I was born in 1980 and had two older sisters. So while that means I was too young to ‘get’ music while the decade was happening live, my sisters made sure I was exposed to plenty of it anyway. Being born in 1980 also means that my really formative music years occurred in the 90s. And for some reason, the second the clock struck midnight and January first 1990 was here, the whole world seemed intent on making fun of everything about the 80s, whether it deserved it or not. And while a lot of the decade deserved the fun making, plenty of good stuff got lost in it a frey. For me, at least anyway.
For a long, long time, I assumed bands like Joy Division and New Order were cheesy pop crap, purely because the existed in the same decade as so much genuine cheesy pop crap, like Right Said Fred and Betty Boo, so famous for doin’ the do. Even now, I know Duran Duran is seen as a pretty great band who did plenty of interesting things, but their association with the 80s makes it hard for me to remember that, or ever actually listen to their music. Another victim of this is Depeche Mode. They have a solid reputation, yet I have never once in my life consciously chosen to listen a single one of their songs. Until today, when I listened to Violator.

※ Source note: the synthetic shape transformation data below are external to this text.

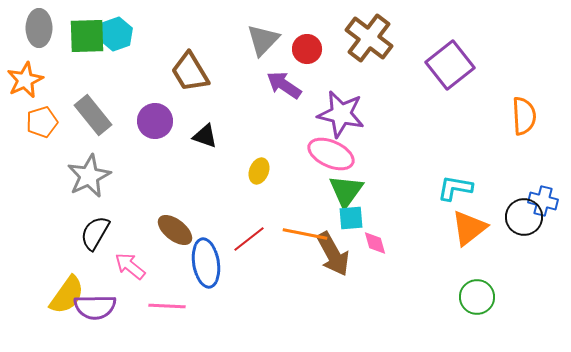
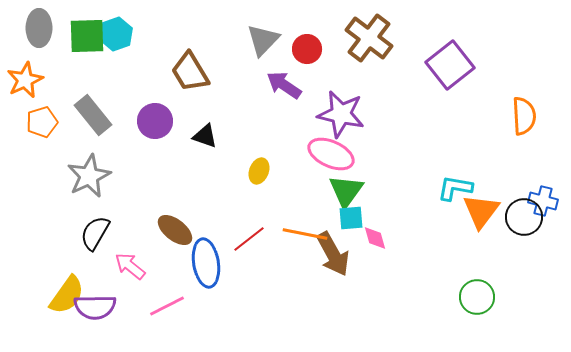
orange triangle: moved 12 px right, 17 px up; rotated 15 degrees counterclockwise
pink diamond: moved 5 px up
pink line: rotated 30 degrees counterclockwise
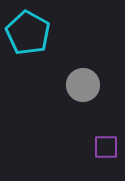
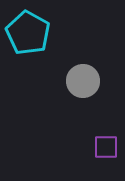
gray circle: moved 4 px up
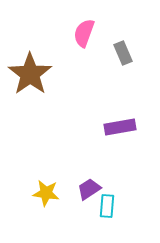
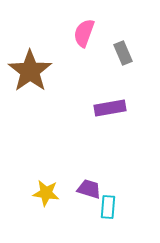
brown star: moved 3 px up
purple rectangle: moved 10 px left, 19 px up
purple trapezoid: rotated 50 degrees clockwise
cyan rectangle: moved 1 px right, 1 px down
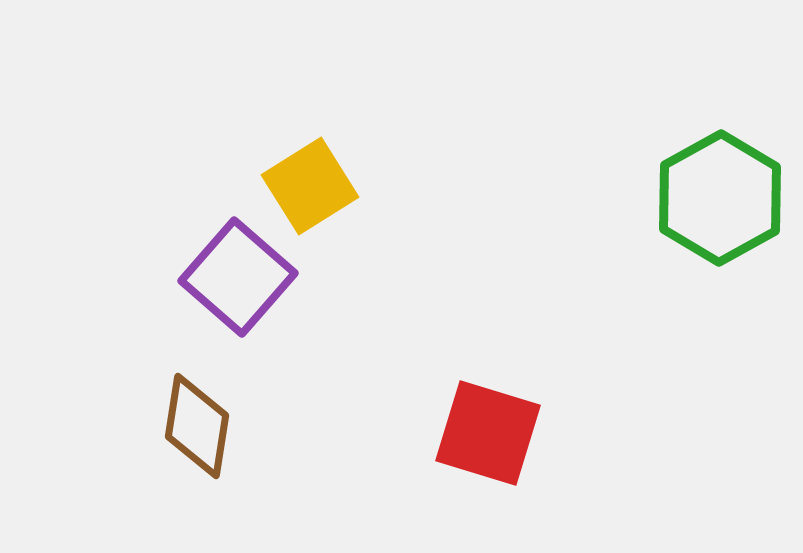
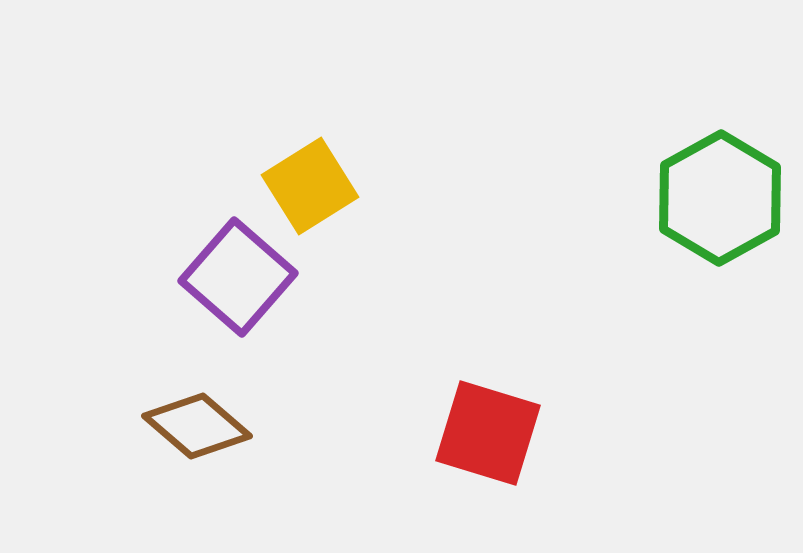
brown diamond: rotated 58 degrees counterclockwise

Technically, World in My Eyes and Sweetest Perfection do sound like the 80s. The instrumentation, the studio slickness, the oh so earnest vocals. All of these ingredients were used to make some of the absolute worst drivel the decade had to offer. But it’s songs like these, and bands like Depeche Mode, that make you realise it could be done well. And that bands like this did it so well, countless others copied it, and got chart success, despite the shittiness of their copies.
After the brooding cool of Personal Jesus, Violator flirts with going over the edge and into 80s parody territory with the synth-tastic Halo. An instrumental version of this song would make the perfect soundtrack to the story telling intro of a 16-bit Terminator 2 game on the Sega Megadrive.
If anything on this record approaches optimistic and bright, it’s Policy of Truth. Still dark and a little dystopian, it’s a cheery smile and bed of roses compared to the darkness that populates the majority of Violator. A statement immediately supported by Blue Dress. How do bleeps and bloops become so morose? And none of that is to say I don’t like it. Because I really do like it. It’s just not a record I’d put on if I wanted to cheer up. It’s a record I’d put on if I wanted wallow in a bad mood.